Consumer Credit Fundamentals by Steven Finlay (auth.)

By Steven Finlay (auth.)

Show description

Read Online or Download Consumer Credit Fundamentals PDF

Similar risk management books

Financial Risk Manager Handbook

I've got used this publication as a textual content for a graduate point monetary threat administration direction, in education for the GARP FRM examination (which I passed), and as a reference professionally. The instruction manual promises precisely what it says it is going to, and serves as an exceptional primer prior to moving into the heavier, extra distinctive assigned readings (this isn't really an assigned interpreting for the FRM examination, brain you).

COSO Enterprise Risk Management: Understanding the New Integrated ERM Framework

Compliment for COSO firm possibility Management"COSO ERM is a considerate creation to the demanding situations of hazard administration on the firm point and includes a wealth of data on facing it by using the COSO framework. particular systems protecting a wide selection of events are by means of an intensive clarification of the way every one is deployed.

Handbook of Explosion Prevention and Protection

Among them, the popular staff of editors and authors have collected remarkable event at such institutes as BAM, PTB, Pittsburgh nationwide Institute for Occupational overall healthiness and safeguard, BASF AG, and the college of Göttingen. during this work-the first of its style for 35 years-they describe intimately these measures that hinder or restrict commercial explosions and the wear and tear so brought on.

The Doom Loop in the Financial Sector: And Other Black Holes of Risk

Some time past years, the area has skilled how unsound monetary practices can disrupt worldwide monetary and social order. Today’s risky international monetary scenario highlights the significance of handling threat and the results of bad selection making. The Doom Loop within the monetary region unearths an underlying paradox of danger administration: the higher we turn into at assessing hazards, the extra we consider cozy taking them.

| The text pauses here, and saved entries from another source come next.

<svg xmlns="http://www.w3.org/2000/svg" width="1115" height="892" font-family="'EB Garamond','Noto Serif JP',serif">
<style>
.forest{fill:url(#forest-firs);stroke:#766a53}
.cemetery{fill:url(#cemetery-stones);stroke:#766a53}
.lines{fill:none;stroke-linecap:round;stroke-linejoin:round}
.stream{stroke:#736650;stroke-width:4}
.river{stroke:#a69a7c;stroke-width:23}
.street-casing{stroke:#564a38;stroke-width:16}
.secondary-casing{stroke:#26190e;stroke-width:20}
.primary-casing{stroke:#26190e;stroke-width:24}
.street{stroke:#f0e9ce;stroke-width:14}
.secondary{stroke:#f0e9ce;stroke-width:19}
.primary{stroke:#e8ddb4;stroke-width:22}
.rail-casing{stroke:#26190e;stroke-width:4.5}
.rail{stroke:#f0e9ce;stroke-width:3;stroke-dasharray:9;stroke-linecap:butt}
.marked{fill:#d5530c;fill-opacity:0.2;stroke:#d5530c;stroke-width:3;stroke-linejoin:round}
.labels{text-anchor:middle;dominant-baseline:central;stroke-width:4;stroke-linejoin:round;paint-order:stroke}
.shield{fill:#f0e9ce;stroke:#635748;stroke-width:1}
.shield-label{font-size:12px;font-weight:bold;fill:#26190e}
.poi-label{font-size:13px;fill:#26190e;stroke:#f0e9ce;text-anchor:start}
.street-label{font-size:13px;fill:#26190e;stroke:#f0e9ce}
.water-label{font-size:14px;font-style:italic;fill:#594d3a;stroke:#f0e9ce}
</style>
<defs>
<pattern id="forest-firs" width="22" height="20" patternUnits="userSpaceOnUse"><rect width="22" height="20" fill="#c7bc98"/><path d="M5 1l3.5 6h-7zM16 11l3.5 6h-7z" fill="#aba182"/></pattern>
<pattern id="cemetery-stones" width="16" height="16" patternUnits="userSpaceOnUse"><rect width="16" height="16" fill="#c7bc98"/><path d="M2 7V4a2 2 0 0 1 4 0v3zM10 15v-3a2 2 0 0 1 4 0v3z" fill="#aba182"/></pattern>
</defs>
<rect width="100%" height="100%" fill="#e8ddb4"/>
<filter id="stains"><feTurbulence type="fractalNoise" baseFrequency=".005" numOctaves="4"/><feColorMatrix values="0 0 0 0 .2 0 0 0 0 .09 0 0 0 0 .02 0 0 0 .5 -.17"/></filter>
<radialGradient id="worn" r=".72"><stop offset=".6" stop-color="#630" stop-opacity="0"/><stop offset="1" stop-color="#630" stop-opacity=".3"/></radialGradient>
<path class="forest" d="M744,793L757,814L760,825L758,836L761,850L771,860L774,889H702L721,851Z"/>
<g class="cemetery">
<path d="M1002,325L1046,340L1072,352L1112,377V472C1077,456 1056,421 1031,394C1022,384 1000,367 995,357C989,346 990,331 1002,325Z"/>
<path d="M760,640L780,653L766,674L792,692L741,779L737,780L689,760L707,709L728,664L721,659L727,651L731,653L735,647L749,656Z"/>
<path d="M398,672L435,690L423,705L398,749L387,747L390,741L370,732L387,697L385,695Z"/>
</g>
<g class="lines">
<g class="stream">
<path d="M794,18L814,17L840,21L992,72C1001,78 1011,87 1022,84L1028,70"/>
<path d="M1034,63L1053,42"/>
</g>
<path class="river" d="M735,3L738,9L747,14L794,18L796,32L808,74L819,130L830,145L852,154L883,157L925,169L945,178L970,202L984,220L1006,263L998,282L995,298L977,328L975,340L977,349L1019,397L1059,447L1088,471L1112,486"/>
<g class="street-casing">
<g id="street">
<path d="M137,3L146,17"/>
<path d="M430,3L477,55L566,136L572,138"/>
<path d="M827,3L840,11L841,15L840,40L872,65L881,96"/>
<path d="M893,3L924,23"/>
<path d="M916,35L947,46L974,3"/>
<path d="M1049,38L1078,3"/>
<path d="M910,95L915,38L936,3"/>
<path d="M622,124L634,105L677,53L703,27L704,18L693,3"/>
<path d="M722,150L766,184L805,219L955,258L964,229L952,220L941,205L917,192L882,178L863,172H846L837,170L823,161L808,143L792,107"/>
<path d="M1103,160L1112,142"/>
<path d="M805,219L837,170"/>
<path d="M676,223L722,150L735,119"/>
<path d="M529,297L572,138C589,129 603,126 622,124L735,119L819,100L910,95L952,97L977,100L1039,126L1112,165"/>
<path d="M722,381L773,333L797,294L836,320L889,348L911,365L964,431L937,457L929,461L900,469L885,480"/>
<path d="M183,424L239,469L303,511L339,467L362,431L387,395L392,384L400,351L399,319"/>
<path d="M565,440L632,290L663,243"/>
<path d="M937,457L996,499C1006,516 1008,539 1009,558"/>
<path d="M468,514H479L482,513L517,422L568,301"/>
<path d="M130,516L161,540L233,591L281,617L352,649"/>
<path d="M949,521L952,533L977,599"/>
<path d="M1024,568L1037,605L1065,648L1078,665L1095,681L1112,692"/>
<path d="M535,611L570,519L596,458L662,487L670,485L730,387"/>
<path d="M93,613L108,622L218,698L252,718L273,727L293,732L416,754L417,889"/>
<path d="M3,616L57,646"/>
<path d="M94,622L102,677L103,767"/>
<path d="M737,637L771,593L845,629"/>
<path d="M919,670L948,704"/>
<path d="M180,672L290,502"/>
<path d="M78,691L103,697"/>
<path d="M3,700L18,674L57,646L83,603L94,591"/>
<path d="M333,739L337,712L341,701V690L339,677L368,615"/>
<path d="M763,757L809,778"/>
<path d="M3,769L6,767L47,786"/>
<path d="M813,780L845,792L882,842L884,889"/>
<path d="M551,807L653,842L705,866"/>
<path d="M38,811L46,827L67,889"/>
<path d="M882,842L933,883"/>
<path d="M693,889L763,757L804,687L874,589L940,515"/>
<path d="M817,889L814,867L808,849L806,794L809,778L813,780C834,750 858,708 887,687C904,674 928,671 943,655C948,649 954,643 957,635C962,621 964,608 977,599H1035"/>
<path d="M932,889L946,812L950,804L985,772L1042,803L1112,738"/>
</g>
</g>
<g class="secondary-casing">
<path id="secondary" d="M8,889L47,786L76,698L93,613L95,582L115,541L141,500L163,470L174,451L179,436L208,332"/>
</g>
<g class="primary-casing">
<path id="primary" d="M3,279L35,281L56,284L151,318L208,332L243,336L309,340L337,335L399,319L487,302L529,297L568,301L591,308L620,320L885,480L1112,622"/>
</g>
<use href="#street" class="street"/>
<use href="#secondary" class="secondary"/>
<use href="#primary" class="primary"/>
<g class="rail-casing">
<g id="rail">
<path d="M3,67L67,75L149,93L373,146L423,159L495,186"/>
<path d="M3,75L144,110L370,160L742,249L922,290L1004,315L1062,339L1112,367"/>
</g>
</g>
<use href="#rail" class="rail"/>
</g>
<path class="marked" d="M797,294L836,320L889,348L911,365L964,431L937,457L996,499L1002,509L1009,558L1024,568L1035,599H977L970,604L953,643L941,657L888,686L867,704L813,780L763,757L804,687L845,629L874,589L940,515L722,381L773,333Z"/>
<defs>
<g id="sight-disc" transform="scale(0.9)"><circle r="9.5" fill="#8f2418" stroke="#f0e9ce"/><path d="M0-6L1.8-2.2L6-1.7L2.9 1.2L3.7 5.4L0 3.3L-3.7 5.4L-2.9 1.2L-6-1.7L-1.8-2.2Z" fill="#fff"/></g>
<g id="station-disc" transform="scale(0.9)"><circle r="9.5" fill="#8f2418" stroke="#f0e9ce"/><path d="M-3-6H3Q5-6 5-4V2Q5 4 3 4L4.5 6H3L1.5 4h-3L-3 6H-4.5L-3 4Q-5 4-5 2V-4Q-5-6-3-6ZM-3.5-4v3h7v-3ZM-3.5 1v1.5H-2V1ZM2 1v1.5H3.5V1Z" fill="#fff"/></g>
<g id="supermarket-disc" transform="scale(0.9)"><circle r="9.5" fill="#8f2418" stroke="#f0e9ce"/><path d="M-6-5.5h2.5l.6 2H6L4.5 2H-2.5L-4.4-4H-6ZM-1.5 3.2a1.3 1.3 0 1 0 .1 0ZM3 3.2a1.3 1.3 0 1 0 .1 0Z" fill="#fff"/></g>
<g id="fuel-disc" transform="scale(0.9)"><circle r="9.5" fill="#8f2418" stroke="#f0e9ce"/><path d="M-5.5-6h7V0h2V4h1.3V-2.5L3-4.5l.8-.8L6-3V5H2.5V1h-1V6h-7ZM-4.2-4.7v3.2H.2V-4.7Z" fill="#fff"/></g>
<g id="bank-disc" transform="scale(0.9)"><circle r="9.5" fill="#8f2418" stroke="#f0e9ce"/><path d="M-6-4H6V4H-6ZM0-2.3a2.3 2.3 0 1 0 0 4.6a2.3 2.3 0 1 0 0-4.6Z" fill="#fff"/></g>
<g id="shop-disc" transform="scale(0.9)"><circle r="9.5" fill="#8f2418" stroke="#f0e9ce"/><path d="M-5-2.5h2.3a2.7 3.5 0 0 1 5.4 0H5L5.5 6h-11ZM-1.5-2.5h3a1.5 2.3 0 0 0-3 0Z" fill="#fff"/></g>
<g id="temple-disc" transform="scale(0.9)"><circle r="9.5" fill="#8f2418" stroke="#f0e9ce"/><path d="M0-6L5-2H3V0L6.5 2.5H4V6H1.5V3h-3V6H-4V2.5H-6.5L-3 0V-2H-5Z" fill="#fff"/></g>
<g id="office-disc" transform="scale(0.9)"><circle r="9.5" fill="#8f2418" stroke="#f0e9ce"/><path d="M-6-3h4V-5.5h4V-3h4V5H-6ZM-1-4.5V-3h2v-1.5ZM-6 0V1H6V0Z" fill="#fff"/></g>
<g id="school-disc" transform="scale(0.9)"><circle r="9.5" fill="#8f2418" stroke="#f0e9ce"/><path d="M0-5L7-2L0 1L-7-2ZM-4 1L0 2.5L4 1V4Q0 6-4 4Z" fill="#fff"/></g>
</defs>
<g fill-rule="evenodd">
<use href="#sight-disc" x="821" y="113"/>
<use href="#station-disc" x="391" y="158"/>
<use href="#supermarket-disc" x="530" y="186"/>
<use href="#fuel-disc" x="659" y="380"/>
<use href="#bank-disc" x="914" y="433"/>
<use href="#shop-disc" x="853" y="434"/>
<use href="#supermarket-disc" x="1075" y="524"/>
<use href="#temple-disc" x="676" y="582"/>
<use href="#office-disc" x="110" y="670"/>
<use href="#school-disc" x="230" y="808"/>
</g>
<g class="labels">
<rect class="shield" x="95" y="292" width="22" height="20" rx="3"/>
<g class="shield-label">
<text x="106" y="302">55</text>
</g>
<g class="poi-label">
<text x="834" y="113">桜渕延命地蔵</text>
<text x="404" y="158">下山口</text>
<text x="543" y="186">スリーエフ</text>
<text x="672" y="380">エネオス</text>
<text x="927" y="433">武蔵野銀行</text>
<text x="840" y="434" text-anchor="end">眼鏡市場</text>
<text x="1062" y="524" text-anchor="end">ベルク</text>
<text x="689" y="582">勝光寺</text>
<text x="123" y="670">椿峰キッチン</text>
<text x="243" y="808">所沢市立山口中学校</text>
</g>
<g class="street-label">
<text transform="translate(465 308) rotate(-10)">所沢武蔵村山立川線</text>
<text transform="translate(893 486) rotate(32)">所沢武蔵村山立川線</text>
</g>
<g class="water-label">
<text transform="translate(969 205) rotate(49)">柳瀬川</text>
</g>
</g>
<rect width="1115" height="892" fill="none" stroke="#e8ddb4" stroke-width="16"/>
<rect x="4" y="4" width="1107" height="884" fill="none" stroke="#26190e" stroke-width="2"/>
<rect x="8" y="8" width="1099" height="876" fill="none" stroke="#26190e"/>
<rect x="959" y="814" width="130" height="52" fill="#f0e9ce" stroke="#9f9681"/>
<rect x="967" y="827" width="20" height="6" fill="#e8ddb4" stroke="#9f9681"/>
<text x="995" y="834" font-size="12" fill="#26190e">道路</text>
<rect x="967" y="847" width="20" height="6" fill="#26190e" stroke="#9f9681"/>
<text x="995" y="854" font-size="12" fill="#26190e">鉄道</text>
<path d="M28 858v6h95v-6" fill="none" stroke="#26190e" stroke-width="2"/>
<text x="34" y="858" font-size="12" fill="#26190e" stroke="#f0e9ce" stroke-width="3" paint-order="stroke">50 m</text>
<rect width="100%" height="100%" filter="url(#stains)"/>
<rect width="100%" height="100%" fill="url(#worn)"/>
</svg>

Extra resources for Consumer Credit Fundamentals

Example text

While usury was a charge made by a lender to secure a profit from the borrower – money made from money – interest was compensation for loss of the use of funds during the period of the loan. If the moneylender had not lent the money, they could have reaped a profit from its productive or commercial use elsewhere and should therefore receive recompense for their loss (Homer and Sylla 1996 p. 73). Lending on interest once again became widely practised, particularly in support of expanding international trade, and helped support the resurgence of the medieval economy in the eleventh and twelfth centuries.

The key difference from a personal loan is that no cash is advanced to the customer – the credit is restricted. The customer signs an agreement, receives the goods and then makes regular repayments until the debt is satisfied. In some cases a deposit will be required in order to limit the overall exposure of the lender, with 10 or 20 percent a common amount. In the UK most retail credit agreements are undertaken on a credit sale basis – with the goods becoming the immediate property of the customer.

6 The cost of credit The cost of credit is the additional amount over and above the amount borrowed that the borrower has to pay. It includes interest, arrangement fees and any other charges. Some costs will be mandatory, required by the lender as an integral part of the credit agreement. Other costs, such as those for credit insurance, may be optional, with the borrower choosing whether or not they are included as part of the agreement. Interest is a charge made in proportion to the amount and term of the loan, expressed as a percentage of the total sum borrowed per unit time.